Na verdade, como se salienta no parecer do Ministério Público, a “prorrogação” do prazo de interposição do recurso de constitucionalidade, prevista no artigo 75.º, n.º 2, da LTC só ocorre quando tenha sido interposto “recurso ordinário” (ou figuras equiparáveis, como a reclamação para o presidente do tribunal superior contra despachos do tribunal a quo de não admissão ou de retenção de recursos, ou como a reclamação para a conferência de despachos dos relatores) legalmente previsto, que venha a não ser admitido com o específico fundamento da irrecorribilidade da decisão, e já não quando o recorrente lança mão de um meio processual obviamente inexistente no ordenamento adjetivo, como seja a reclamação para o Presidente do STJ de um acórdão proferido por esse mesmo Supremo Tribunal.
Este Tribunal já decidiu, no Acórdão n.º 641/97, que “o prescrito no n.º 2 do artigo 75.º da Lei n.º 28/82 há-de ser entendido como reportado a recursos ordinários efetivamente previstos no ordenamento jurídico, e não a modos de impugnação de que as «partes» lancem mão mas que, ou são recursos não qualificáveis como recursos ordinários, ou são formas impugnativas não previstas nem admissíveis por aquele ordenamento, ou são recursos que, muito embora a lei os qualifique como ordinários, não podem, como tal, ser tidos em vista para efeitos daquele preceito (cf. sobre este último ponto, por entre muitos, o Acórdão deste Tribunal n.º 181/93, in Acórdãos do Tribunal Constitucional, 24.º volume, 485 a 494)”, e, assim, decidiu que, no caso então em apreço, “os aludidos recurso para o plenário das Secções Criminais do Supremo Tribunal de Justiça e a reclamação dirigida ao Presidente desse Supremo não tinham qualquer suporte legal e, consequentemente, não se pode dizer que aquelas formas de impugnação de que se serviram os ora reclamantes se integram na expressão «recurso ordinário» utilizada no mencionado n.º 2 do artigo 75.º”(…).
Pelas mesmas razões, a “reclamação” para o Presidente do STJ (…) não teve a virtualidade de interromper o prazo de interposição de recurso para o Tribunal Constitucional contra o acórdão do STJ (…), sendo manifestamente extemporâneo tal recurso (…).”
Aplicando as considerações expendidas no caso concreto, teremos de concluir que o requerimento de interposição de recurso é manifestamente intempestivo.
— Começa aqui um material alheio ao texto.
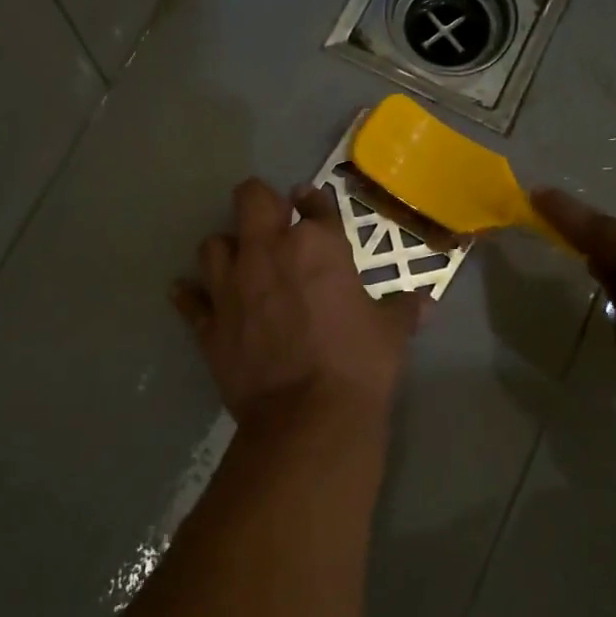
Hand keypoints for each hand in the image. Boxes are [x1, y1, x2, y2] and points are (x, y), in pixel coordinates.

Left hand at [173, 179, 426, 428]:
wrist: (310, 417)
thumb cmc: (359, 363)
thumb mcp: (391, 332)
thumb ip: (404, 310)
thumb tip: (426, 304)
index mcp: (317, 245)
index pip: (315, 204)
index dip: (314, 199)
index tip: (310, 201)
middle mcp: (268, 252)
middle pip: (251, 199)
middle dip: (260, 202)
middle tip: (270, 221)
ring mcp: (232, 286)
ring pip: (212, 244)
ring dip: (225, 249)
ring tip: (238, 264)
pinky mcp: (209, 323)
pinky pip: (189, 299)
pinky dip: (190, 296)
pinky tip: (192, 296)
Na verdade, tendo sido o reclamante notificado, por via postal registada, mediante ofício enviado a 16 de abril de 2012, considera-se a notificação efetuada a 19 de abril do mesmo ano, nos termos do artigo 113.º, n.º 2, do Código de Processo Penal.
Pelo exposto, em 20 de abril, iniciou-se o prazo de interposição do recurso de constitucionalidade ordinário, que terminou no dia 30 de abril, atenta a circunstância de o último dia do prazo corresponder a um domingo, transferindo-se assim o terminus para o dia útil subsequente.
Tendo a reclamante interposto o recurso de constitucionalidade apenas no dia 31 de maio de 2012, após acionamento de meio processual anómalo e, por isso, insuscetível de interromper o prazo previsto no n.º 1 do artigo 75.º da LTC, considera-se tal recurso manifestamente extemporâneo, o que determina a improcedência da reclamação.
III – Decisão
8. Pelo exposto, decide-se julgar inadmissível o recurso de constitucionalidade interposto e, em consequência, julgar improcedente a presente reclamação.
Custas pelo reclamante, fixando-se a taxa de justiça em 20 (vinte) unidades de conta, ponderados os critérios referidos no artigo 9.º, n.º 1, do Decreto-Lei n.º 303/98, de 7 de outubro (artigo 7.º, do mesmo diploma).
Lisboa, 6 de dezembro de 2012.- Catarina Sarmento e Castro – Vítor Gomes – Maria Lúcia Amaral.